── Material for the task

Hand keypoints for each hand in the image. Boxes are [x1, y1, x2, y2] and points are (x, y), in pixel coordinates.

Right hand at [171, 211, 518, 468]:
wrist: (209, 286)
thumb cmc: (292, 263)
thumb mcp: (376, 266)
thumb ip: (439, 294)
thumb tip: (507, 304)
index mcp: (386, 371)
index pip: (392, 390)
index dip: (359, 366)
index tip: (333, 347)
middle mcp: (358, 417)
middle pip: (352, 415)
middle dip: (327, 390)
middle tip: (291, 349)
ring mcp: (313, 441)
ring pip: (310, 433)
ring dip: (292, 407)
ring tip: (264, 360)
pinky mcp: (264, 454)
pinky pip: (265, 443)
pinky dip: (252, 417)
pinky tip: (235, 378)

────

__Task instructions__.
Go through the entries and copy each line holding the string "index".

__Written solution__.
index mcp: (386, 371)
index pip: (392, 390)
index dip: (359, 366)
index tip: (333, 347)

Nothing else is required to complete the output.